To accommodate this i've made MyBatis pull data into a custom "universal" domain object which basically just extends a hashmap. My current issue is updating these hashmap objects. There should be a way to make it work, but I can seem to get MyBatis to co-operate. I've tried using HashMap.entrySet() & MyBatis's , but to no avail. eg.

UPDATE MYTABLE
SET 
<foreach collection="entries" index="i" item="entry" close=""  open="" separator=", ">
  #{entry.key} = #{entry.value}
</foreach>
WHERE FOO='BAR';

I've tried a custom TypeHandler but setParameter() doesn't give me enough access to do what I need. A ResultHandler didn't give me enough access to each individual result, so I couldn't use that either.

Now I know i could do something like Obj.createUpdateSqlString() and insert it into the mapper as a literal string, but thats a bit of a hack and leaves me open to SQL injection. Not to mention that would involve escaping a lot of strings, and accounting for a wide range of possible input, and unless all possibilities are covered that opens up the door for some serious bugs.

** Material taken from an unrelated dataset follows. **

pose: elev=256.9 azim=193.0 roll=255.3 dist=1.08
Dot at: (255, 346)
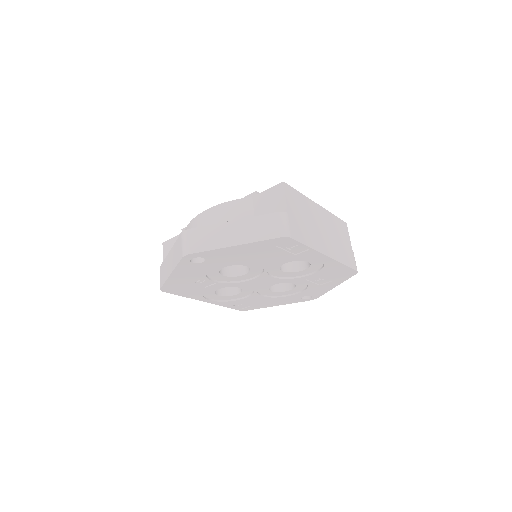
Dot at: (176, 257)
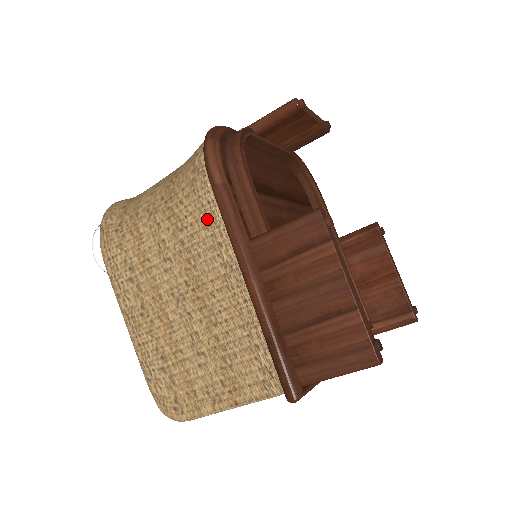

So is there an established way to do this? Or atleast a halfway decent way? I've heard a number of hardcore MyBatis advocates say they've yet to encounter a situation MyBatis couldn't handle gracefully; so MyBatis experts, please help me out!!

Was it helpful?

Solution

It sounds like they were trying to avoid using EAV tables.

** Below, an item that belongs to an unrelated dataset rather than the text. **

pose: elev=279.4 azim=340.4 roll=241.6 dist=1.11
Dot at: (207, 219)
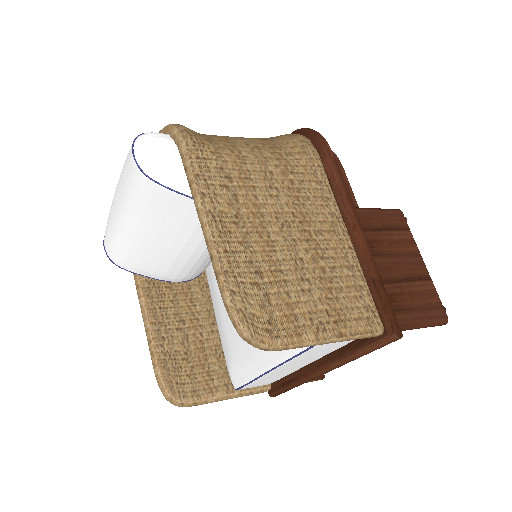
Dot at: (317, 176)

You have to pick your poison when it comes to dynamically adding fields. EAV is good from a theory standpoint but has serious performance issues on large tables. While dynamically adding columns is better for query performance you have to deal with a changing table interface and dynamic sql. I wouldn't write the database off as a bad design outright.

You may want to bypass the framework you're using. Query your table schema (for Oracle look at USER_TAB_COLUMNS) and generate the insert/update scripts. Parameterize them so you are safe from injection. It will be a headache but I don't see an alternative.

OTHER TIPS

MyBatis or Hibernate both stink with crazy database schemeas. I would just use SpringJDBC or similar.

Don't try to make a round peg fit into a square hole, even if it is a really nice round peg.